### Text
- Opening Delimiter -

It reminded me a little bit of On Deadly Ground, which was essentially one prolonged, uninhibited murder and destruction extravaganza, but topped off with a speech about electric cars so we can see what a great guy Seagal is.
Oh, and in case you’re curious about the movie’s title, it does indeed get shouted at a bad guy before he gets shot, but Seagal virtuously defers the honor of saying it to Treach. One of the bad guys shoots at Treach, who then spoils the guy’s plans to die some time other than that particular day.
    “The day upon which your life will end is none other than today, vile fiend!”
Today You Die is filled with all the hilarious goofs who’ve come to expect from Seagal. Many of his body doubles look nothing like him, but still get a lot of face-time. Through some combination of poor editing, poor direction and the mixing and matching of footage from different movies, there are lots of jarring changes of scenery, angles, and people. Seagal will be fighting some guy in a warehouse, for example, then it will show someone in a completely different outfit getting thrown out of an apartment building.
    First of all, that is obviously not Steven Seagal (although it’s pretty decent wig, especially considering hairstyles like      that are not your standard wig store fare). Second of all, the other guy is wearing a jacket and inside a concrete             warehouse, yet in the very next moment...

- Closing Delimiter -

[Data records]

- Opening Delimiter -

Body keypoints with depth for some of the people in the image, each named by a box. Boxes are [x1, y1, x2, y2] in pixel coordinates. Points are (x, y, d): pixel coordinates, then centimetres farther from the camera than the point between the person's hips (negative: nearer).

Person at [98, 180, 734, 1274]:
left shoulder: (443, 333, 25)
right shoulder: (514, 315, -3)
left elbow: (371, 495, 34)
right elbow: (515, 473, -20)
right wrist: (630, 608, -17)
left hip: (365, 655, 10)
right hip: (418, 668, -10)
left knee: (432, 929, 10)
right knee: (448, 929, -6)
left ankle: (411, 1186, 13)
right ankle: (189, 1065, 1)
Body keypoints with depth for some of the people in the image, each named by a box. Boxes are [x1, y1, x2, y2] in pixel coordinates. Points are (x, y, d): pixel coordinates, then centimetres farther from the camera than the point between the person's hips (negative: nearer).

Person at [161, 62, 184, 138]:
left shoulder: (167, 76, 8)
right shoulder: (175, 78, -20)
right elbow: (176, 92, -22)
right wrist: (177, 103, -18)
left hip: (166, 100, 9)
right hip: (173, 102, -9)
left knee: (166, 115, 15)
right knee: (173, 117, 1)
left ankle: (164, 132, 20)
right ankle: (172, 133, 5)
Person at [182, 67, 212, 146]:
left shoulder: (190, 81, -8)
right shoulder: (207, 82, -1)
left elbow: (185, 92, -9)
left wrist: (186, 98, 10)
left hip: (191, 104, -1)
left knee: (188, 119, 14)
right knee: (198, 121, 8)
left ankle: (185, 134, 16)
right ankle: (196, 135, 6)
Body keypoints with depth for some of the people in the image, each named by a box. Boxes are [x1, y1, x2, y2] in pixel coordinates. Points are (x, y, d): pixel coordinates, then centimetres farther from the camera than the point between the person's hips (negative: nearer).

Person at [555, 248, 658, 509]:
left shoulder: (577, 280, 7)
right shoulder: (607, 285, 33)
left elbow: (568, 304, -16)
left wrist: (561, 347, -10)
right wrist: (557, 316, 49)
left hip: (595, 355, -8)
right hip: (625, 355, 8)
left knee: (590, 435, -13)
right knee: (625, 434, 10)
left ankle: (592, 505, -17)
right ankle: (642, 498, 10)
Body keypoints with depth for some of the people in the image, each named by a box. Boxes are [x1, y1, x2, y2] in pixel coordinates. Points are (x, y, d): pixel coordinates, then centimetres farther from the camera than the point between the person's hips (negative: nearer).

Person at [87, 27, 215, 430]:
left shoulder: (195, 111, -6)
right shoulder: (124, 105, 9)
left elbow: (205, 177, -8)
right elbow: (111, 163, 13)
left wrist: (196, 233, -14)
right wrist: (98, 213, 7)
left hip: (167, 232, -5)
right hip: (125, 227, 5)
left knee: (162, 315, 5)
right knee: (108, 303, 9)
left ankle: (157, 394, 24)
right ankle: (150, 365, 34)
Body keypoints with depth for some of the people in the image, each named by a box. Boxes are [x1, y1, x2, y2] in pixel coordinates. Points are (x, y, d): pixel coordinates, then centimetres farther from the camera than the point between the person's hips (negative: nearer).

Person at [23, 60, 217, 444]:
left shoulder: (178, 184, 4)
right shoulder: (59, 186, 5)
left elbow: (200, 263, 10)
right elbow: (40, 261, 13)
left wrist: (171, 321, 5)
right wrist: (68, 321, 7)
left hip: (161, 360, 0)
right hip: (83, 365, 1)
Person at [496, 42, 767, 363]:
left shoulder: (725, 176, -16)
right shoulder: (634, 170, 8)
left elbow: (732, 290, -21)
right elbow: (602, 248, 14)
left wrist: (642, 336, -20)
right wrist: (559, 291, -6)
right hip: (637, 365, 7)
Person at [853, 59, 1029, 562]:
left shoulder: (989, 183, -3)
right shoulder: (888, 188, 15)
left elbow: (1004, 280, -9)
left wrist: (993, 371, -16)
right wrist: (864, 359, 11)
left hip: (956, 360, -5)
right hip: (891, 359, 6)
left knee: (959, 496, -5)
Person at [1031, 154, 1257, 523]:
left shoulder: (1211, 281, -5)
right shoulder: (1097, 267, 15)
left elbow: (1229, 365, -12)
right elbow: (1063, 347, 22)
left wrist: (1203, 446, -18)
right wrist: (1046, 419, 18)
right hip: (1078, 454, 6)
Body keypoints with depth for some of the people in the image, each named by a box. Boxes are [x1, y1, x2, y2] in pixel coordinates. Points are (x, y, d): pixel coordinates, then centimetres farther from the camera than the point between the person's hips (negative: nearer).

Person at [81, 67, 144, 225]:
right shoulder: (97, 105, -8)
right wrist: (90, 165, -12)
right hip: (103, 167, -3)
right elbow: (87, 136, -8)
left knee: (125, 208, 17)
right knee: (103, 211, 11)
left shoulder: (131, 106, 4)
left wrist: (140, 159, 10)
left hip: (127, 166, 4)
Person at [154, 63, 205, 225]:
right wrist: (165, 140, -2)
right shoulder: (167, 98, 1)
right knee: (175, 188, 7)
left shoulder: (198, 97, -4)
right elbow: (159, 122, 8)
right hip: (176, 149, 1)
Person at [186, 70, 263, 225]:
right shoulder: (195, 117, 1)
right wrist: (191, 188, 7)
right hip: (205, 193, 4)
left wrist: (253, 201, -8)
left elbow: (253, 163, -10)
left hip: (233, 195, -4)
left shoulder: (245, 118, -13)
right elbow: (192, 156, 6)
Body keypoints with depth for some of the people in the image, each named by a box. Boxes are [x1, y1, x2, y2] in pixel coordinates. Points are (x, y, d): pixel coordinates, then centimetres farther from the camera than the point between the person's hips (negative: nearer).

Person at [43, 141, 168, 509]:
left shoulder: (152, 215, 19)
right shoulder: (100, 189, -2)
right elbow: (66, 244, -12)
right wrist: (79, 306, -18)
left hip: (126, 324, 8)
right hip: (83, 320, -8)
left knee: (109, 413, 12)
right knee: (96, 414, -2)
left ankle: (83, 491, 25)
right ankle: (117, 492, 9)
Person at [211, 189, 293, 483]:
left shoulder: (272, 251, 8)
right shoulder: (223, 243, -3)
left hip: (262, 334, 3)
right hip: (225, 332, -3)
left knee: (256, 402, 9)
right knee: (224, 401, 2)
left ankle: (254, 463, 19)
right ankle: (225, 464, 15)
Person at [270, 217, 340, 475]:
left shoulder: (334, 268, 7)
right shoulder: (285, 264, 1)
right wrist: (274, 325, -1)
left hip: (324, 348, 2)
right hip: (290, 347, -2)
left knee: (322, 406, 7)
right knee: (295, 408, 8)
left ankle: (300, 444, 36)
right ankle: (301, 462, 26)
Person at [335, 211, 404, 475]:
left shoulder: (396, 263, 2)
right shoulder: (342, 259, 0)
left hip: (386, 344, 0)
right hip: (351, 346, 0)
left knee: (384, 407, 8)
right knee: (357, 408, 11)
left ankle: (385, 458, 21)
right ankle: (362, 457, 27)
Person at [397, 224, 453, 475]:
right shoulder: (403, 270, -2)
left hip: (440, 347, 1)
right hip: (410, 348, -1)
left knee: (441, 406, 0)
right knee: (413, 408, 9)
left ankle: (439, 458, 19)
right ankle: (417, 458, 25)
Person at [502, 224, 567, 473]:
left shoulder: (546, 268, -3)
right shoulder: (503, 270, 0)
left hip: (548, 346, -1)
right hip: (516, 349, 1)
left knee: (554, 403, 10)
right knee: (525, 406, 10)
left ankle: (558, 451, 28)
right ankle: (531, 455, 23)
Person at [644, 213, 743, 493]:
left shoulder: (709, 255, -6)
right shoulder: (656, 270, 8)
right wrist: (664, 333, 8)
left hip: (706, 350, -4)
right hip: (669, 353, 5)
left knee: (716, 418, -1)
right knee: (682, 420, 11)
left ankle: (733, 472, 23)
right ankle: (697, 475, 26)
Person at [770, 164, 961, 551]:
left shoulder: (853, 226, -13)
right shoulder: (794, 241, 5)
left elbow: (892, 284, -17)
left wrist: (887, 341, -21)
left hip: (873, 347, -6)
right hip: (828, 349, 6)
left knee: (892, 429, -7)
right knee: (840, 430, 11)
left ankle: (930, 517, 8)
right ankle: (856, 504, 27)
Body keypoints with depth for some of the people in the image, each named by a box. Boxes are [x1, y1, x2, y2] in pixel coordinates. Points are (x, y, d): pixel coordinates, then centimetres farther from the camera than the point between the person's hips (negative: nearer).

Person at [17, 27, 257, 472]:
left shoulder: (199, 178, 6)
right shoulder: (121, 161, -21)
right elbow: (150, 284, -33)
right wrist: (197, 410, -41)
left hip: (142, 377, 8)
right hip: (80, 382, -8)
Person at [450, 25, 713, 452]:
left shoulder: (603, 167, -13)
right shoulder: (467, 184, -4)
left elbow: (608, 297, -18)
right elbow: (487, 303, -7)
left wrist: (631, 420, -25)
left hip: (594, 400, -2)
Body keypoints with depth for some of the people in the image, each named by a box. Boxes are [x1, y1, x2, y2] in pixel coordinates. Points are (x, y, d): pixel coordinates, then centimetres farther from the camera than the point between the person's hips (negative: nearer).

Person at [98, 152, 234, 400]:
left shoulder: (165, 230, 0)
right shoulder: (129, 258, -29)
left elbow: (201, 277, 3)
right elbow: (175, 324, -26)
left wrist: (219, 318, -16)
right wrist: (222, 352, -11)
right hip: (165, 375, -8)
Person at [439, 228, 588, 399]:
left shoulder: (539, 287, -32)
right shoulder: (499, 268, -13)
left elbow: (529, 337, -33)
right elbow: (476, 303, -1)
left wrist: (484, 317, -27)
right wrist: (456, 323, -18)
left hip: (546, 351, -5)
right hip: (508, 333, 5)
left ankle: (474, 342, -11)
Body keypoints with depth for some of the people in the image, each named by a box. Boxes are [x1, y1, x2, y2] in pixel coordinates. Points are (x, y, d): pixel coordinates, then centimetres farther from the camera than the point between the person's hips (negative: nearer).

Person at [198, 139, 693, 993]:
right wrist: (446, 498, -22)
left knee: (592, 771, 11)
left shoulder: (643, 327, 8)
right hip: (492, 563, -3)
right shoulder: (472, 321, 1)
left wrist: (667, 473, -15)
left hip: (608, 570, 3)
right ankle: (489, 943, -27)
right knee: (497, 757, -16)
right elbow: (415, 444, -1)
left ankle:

- Closing Delimiter -

### Exercise 1
Summarize the movie review in two sentences.
### Exercise 2
From the movie review, return the part that opens with the words containing "Today You Die is" and closes with "very next moment...".

### Written response 1
The review says Today You Die reminded the writer a little of On Deadly Ground, and notes that the title does get shouted at a bad guy before he is shot, with Seagal leaving the line to Treach. It also says the movie is full of goofs, including body doubles who look nothing like Seagal and jarring changes of scenery, angles, and people caused by poor editing, poor direction, and footage mixed from different movies.

### Written response 2
Today You Die is filled with all the hilarious goofs who’ve come to expect from Seagal. Many of his body doubles look nothing like him, but still get a lot of face-time. Through some combination of poor editing, poor direction and the mixing and matching of footage from different movies, there are lots of jarring changes of scenery, angles, and people. Seagal will be fighting some guy in a warehouse, for example, then it will show someone in a completely different outfit getting thrown out of an apartment building.
    First of all, that is obviously not Steven Seagal (although it’s pretty decent wig, especially considering hairstyles like      that are not your standard wig store fare). Second of all, the other guy is wearing a jacket and inside a concrete             warehouse, yet in the very next moment...